Text segment Start Marker
Week 4. Grega Saksida (Warwick Maths CDT) | Random walks in spin systems.
Spin systems, a very active topic in statistical mechanics, are models that describe how spin particles behave and interact with each other. A common question in this field is whether, and at what temperature, does a material transition between a "normal" and a magnetic state. One can usually represent objects in spin systems in terms of random walks, which allows us to apply techniques of random walks on spin systems. In this talk, I will first define a typical object we study in statistical mechanics: a two-point function. This can be studied using a technique called lace expansion. I will give an outline of the technique, using a self-avoiding walk as an example.Week 4. Joseph Duque Lopez (HetSys, Warwick)
Text segment End Marker
Dataset excerpts Start Marker
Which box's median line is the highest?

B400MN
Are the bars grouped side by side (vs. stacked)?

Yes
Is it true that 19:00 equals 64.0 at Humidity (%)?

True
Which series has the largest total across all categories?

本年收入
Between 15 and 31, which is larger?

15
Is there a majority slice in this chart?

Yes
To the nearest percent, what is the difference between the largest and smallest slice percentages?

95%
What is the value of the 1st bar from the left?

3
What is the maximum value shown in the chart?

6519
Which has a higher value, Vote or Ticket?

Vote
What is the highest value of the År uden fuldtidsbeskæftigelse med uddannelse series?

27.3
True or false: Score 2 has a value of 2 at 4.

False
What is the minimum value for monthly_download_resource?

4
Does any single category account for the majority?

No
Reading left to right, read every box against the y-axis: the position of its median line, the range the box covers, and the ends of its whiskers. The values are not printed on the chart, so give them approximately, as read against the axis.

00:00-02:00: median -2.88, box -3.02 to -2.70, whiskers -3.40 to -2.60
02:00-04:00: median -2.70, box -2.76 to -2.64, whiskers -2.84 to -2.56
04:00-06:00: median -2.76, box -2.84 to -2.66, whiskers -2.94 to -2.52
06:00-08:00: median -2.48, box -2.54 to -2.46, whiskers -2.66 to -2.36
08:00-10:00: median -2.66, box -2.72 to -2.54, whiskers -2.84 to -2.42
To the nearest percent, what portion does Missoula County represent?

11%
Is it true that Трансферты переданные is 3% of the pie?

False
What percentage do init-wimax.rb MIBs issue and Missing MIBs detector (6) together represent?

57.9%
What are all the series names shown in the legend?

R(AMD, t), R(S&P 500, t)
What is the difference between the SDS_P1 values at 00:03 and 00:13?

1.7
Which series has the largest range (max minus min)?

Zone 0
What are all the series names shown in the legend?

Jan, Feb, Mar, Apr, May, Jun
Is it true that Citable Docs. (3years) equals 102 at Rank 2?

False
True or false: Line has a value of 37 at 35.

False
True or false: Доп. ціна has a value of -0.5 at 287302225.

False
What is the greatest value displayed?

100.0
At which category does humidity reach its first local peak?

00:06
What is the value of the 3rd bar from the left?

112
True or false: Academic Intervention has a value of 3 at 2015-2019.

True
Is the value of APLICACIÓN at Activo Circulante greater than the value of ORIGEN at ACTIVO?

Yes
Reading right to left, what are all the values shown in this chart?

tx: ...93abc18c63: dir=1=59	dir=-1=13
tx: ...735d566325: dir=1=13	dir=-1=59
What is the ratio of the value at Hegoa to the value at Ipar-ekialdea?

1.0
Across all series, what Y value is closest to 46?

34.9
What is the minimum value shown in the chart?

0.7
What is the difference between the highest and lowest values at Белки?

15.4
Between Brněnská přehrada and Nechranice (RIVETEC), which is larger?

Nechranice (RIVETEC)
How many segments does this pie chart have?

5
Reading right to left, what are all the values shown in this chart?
Dataset excerpts End Marker
## [Task item A]
According to the seminar listing on random walks in spin systems, which technique can be used to study a two-point function?
## [Task item B]
Please continue the seminar listing on random walks in spin systems from the point where it stops.
The entries are separate material and are unrelated to the seminar listing.

## [Task answer A]
A technique called lace expansion.

## [Task answer B]
Atomistic simulations using Density Functional Theory can only capture femtoseconds worth of data within a limited simulation cell size. In order to predict the long-term effects of irradiation on the material properties of Tungsten, we require a continuum approach to simulate the interactions of dislocation loops in Tungsten due to irradiation. Contemporary continuum models of stress fields from dislocation loops are tricky to handle due to the presence of singularities near the core of the dislocations. We present a method to regularise such models while producing accurate predictions for the far-field interactions between loops. Such models must be informed by lower length scale simulations so that the physics of the problem is correctly captured by the model, therefore verification via atomistic simulations is still important to perform. We present the current model and its advantages, and how it compares against predictions produced by atomistic simulations, particularly how the decay rate of atomic displacements scale in the continuum and atomistic simulations.
Week 3. Andrew Nugent (MathSys, Warwick) | Heterogeneous mean-field limits: when different is actually the same.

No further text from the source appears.